Each line of the records below needs repeating exactly. Skip the pictures.

>>>>

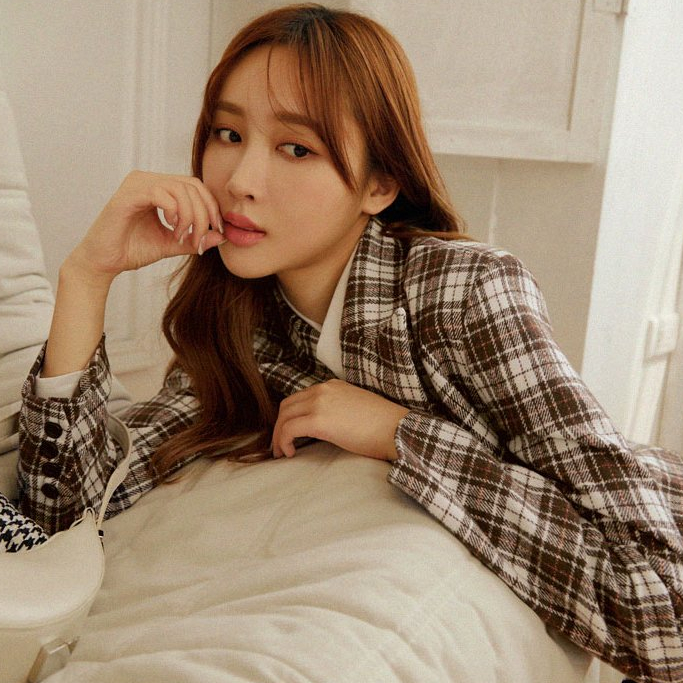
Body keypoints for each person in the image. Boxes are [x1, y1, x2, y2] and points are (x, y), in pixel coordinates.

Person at [8, 4, 682, 681]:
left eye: (296, 148)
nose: (239, 181)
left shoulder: (464, 293)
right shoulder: (241, 313)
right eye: (227, 133)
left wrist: (400, 435)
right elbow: (60, 513)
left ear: (379, 183)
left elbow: (658, 606)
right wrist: (87, 276)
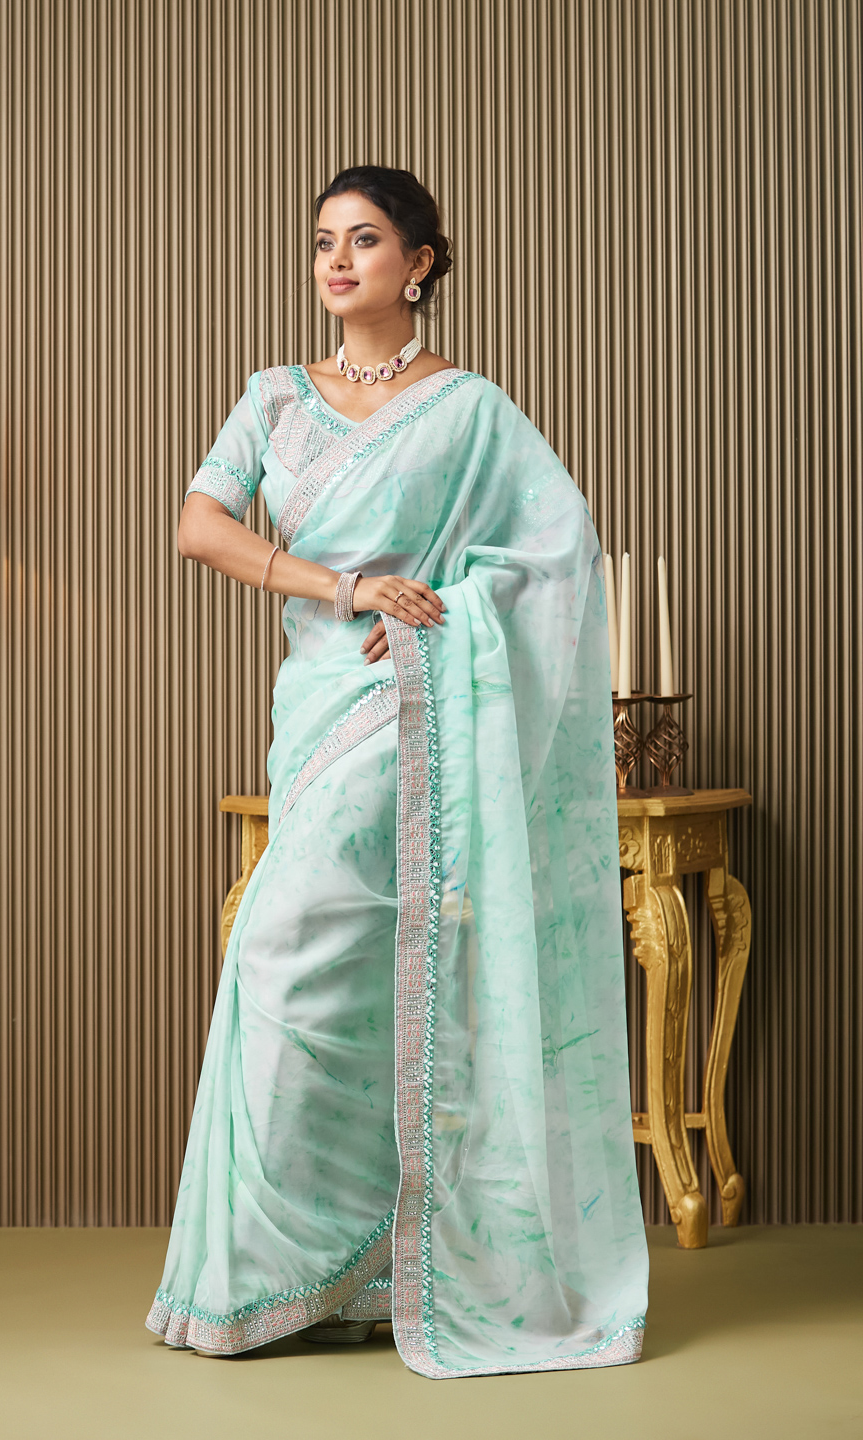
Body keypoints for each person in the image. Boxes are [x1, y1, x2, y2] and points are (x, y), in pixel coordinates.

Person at [147, 165, 649, 1379]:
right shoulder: (273, 398)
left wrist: (449, 614)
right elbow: (200, 527)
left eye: (365, 240)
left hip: (413, 705)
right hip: (317, 707)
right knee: (296, 976)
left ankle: (392, 1266)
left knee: (360, 970)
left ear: (420, 263)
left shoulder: (469, 410)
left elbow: (558, 556)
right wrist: (343, 586)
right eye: (324, 240)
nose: (337, 260)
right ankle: (288, 1274)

<<<<

YOUR RESPONSE
Body keypoints for each person in the image. Boxes are [x1, y1, x2, y2] and points are (x, y), in pixel coordinates.

Person at [8, 4, 682, 681]:
left eye: (296, 148)
nose: (239, 181)
left shoulder: (464, 293)
right shoulder: (241, 313)
right eye: (227, 133)
left wrist: (400, 435)
right elbow: (60, 513)
left ear: (379, 183)
left elbow: (658, 606)
right wrist: (87, 276)
Body keypoints for each person in the image. Boxes are [x1, y1, x2, y2] and points are (x, y), in pixel coordinates.

Person at [147, 165, 649, 1379]:
right shoulder: (273, 398)
left wrist: (449, 614)
right elbow: (200, 527)
left eye: (365, 240)
left hip: (413, 705)
right hip: (317, 707)
right knee: (296, 976)
left ankle: (392, 1266)
left knee: (360, 970)
left ear: (420, 263)
left shoulder: (469, 410)
left elbow: (558, 556)
right wrist: (343, 586)
right eye: (324, 240)
nose: (337, 260)
right ankle: (288, 1274)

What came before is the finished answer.